At the National Institutes of Health, the country’s first biomedical research agency, around 1,200 employees – including promising young investigators scheduled for larger roles – have been rejected.
In the centers for Disease Control and Prevention, two prestigious training programs have been emptied: one which incorporates recent public health graduates in local health services and another to cultivate the next generation of doctorate. laboratory scientists. But the agency’s epidemic intelligence service – the “detectives of the disease” which follows epidemics worldwide – has apparently been spared, perhaps because of an uproar among the former members were informed on Friday that they would be released.
President Trump’s plan to reduce the size of federal workforce has been subject to thousands of officials in recent days. But cuts to the Ministry of Health and Social Services – on the heels of the coronavirus pandemic, the worst public health crisis – were particularly shocked. Experts say that layoffs threaten to leave the country exposed to new shortages of health workers, endangering the Americans in danger if another crisis bursts.

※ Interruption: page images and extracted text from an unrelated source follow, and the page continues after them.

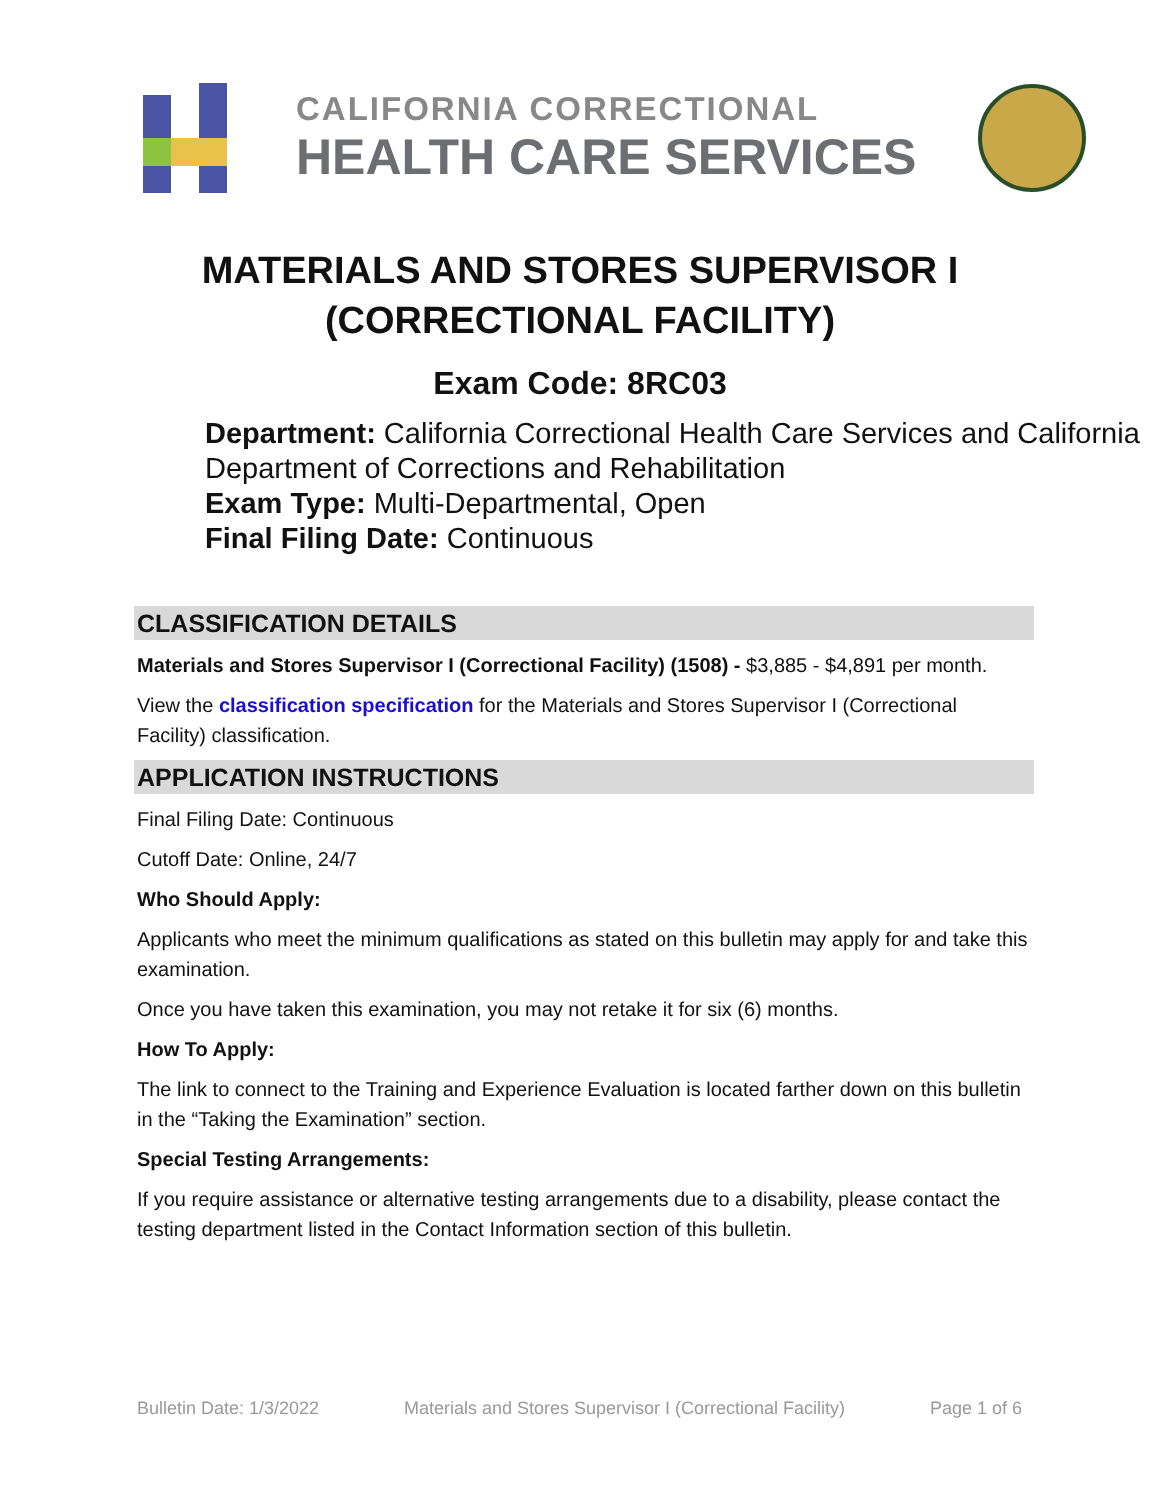CALIFORNIA CORRECTIONAL
HEALTH CARE SERVICES
MATERIALS AND STORES SUPERVISOR I
(CORRECTIONAL FACILITY)
Exam Code: 8RC03
Department: California Correctional Health Care Services and California Department of Corrections and Rehabilitation
Exam Type: Multi-Departmental, Open
Final Filing Date: Continuous
CLASSIFICATION DETAILS
Materials and Stores Supervisor I (Correctional Facility) (1508) - $3,885 - $4,891 per month.
View the classification specification for the Materials and Stores Supervisor I (Correctional Facility) classification.
APPLICATION INSTRUCTIONS
Final Filing Date: Continuous
Cutoff Date: Online, 24/7
Who Should Apply:
Applicants who meet the minimum qualifications as stated on this bulletin may apply for and take this examination.
Once you have taken this examination, you may not retake it for six (6) months.
How To Apply:
The link to connect to the Training and Experience Evaluation is located farther down on this bulletin in the “Taking the Examination” section.
Special Testing Arrangements:
If you require assistance or alternative testing arrangements due to a disability, please contact the testing department listed in the Contact Information section of this bulletin.
Bulletin Date: 1/3/2022 Materials and Stores Supervisor I (Correctional Facility) Page 1 of 6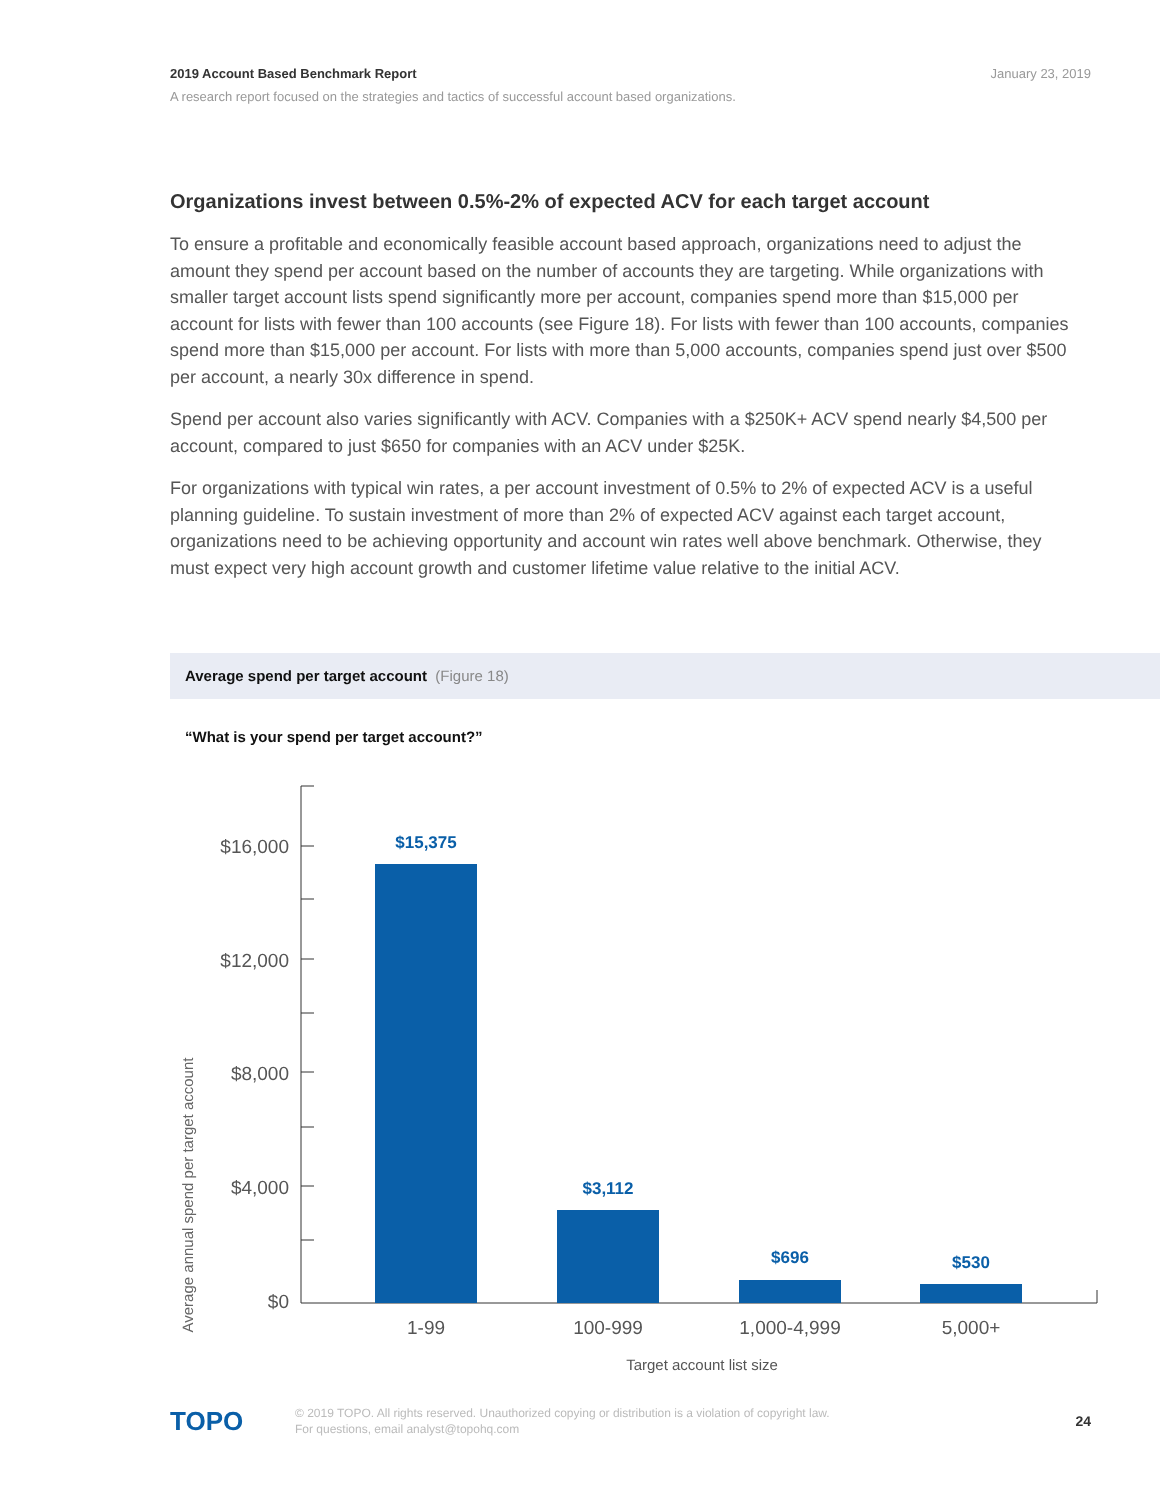2019 Account Based Benchmark Report January 23, 2019
A research report focused on the strategies and tactics of successful account based organizations.
Organizations invest between 0.5%-2% of expected ACV for each target account
To ensure a profitable and economically feasible account based approach, organizations need to adjust the amount they spend per account based on the number of accounts they are targeting. While organizations with smaller target account lists spend significantly more per account, companies spend more than $15,000 per account for lists with fewer than 100 accounts (see Figure 18). For lists with fewer than 100 accounts, companies spend more than $15,000 per account. For lists with more than 5,000 accounts, companies spend just over $500 per account, a nearly 30x difference in spend.
Spend per account also varies significantly with ACV. Companies with a $250K+ ACV spend nearly $4,500 per account, compared to just $650 for companies with an ACV under $25K.
For organizations with typical win rates, a per account investment of 0.5% to 2% of expected ACV is a useful planning guideline. To sustain investment of more than 2% of expected ACV against each target account, organizations need to be achieving opportunity and account win rates well above benchmark. Otherwise, they must expect very high account growth and customer lifetime value relative to the initial ACV.
Average spend per target account (Figure 18)
“What is your spend per target account?”
Average annual spend per target account
$16,000
$12,000
$8,000
$4,000
$0
$15,375
$3,112
$696
$530
1-99
100-999
1,000-4,999
5,000+
Target account list size
TOPO
© 2019 TOPO. All rights reserved. Unauthorized copying or distribution is a violation of copyright law.
For questions, email analyst@topohq.com
24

Public health officials, for example, have followed a deadly stump of flip -in birds which, according to them, remains a low risk for Americans. In recent weeks, however, he claimed his first victim in the United States-a patient in Louisiana who had been exposed to a flock of backyard.
“It is not canceled,” wrote Elon Musk, the billionaire in charge of reducing workforce, on social networks in response to the return of flame on the alleged dismantling of the epidemic intelligence service.